North Shore 112 teachers, negotiators guardedly optimistic
Indian Trail School staff members Josh Funke (center) and Karen Grost picket outside the North Shore School District 112 offices during a one-day strike on Oct. 16. | Ryan Pagelow~Sun-Times Media
Updated: October 17, 2012 7:12AM
HIGHLAND PARK — Negotiators for both the North Shore School District Board of Education and the teachers’ unions are expressing optimism heading into strike talks Tuesday. However, both sides are putting the responsibility on the other for producing the offer that breaks the stalemate.
Teachers in the district, based in Highland Park, called a strike early Tuesday after a seven-hour negotiating session Monday failed to produce a contract settlement.
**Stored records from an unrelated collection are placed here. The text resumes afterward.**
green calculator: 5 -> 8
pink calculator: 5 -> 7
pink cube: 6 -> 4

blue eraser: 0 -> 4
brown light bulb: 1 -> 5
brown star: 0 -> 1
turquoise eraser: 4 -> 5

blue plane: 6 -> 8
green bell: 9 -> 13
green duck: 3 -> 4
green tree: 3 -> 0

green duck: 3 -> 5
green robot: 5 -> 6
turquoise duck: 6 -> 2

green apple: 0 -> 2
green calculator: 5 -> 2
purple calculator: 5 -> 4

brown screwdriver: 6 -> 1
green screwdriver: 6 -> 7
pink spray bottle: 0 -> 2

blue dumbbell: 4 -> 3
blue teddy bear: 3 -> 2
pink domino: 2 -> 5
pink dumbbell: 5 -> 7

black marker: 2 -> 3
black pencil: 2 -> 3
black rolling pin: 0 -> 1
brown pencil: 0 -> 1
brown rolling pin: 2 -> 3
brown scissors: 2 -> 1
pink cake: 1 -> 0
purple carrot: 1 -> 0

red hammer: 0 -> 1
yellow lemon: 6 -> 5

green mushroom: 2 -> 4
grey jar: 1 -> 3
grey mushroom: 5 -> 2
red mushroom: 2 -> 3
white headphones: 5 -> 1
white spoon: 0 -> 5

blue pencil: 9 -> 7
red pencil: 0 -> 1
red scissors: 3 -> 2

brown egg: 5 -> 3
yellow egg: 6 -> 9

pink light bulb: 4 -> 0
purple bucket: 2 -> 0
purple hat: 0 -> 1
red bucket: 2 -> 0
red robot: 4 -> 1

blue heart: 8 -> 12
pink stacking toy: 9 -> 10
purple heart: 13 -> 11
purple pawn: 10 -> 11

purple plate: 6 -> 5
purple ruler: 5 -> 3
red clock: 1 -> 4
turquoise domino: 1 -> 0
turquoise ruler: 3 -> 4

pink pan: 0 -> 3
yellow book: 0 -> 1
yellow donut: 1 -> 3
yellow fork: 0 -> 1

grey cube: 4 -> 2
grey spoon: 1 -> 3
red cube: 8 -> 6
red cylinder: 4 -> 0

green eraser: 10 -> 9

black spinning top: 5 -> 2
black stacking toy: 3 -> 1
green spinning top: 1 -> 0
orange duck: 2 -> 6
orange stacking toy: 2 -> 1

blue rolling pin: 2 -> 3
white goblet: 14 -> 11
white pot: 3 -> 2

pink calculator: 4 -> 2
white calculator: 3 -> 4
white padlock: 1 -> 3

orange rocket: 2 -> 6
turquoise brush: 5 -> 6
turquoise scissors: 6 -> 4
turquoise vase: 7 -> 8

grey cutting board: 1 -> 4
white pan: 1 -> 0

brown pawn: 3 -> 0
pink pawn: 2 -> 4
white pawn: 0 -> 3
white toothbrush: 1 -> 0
School Board President Bruce Hyman voiced hope the North Shore Education Association would provide a new counteroffer for board negotiators to review. Union President Pamela Kramer expressed dismay that the School Board had not come through with an offer that would be ratified by membership. The North Shore Education Association represents more than 400 teachers in the school system, which serves about 4,300 pupils in Highland Park, Highwood and Fort Sheridan.
“The current offer by the board would cause North Shore School District 112 to fall behind 18 other Lake County districts,” said Kramer. Nonetheless, ”The (union) remains hopeful that the contract negotiations can be settled quickly so that the strike is short-lived.”
All schools in the district are closed today with the exception of three facilities that will serve as activity centers for children whose families pre-registered last week.
“While the board is disappointed that our teachers are on strike, today is a new day and a new opportunity to make progress,” said Hyman, who expressed gratitude to the government agencies and nonprofit organizations that have stepped up to provide alternative programs for children during the strike.
Meanwhile, the Illinois Education Association announced early Tuesday that it had filed a charge of unfair labor practices with the Illinois Educational Labor Relations Board.
The unfair labor charge, filed Monday, alleges that the School Board has bargained in bad faith and has inaccurately portrayed the union’s proposals with the intention of undercutting the union’s credibility with the public and the teachers that it represents.
The union contends the district posted a chart on its website that made it appear the union was proposing an increase in retirement benefits when, in fact, the union had offered to decrease those benefits.
The grievance says the district has cut off insurance benefits to teachers during the strike, but refused to provide information to the union about the premiums paid by teachers and the time periods covered by those premiums.
“The NSEA believes that as state law was recently amended to require more transparency in collective bargaining, the school district had a duty to accurately reflect the proposals if it chooses to reveal them,” said Mark Stein, a representative of the Illinois Education Association.
Andi Rosen, communications specialist for the district, said Tuesday the district has not been served with the grievance so is unable to comment at this time.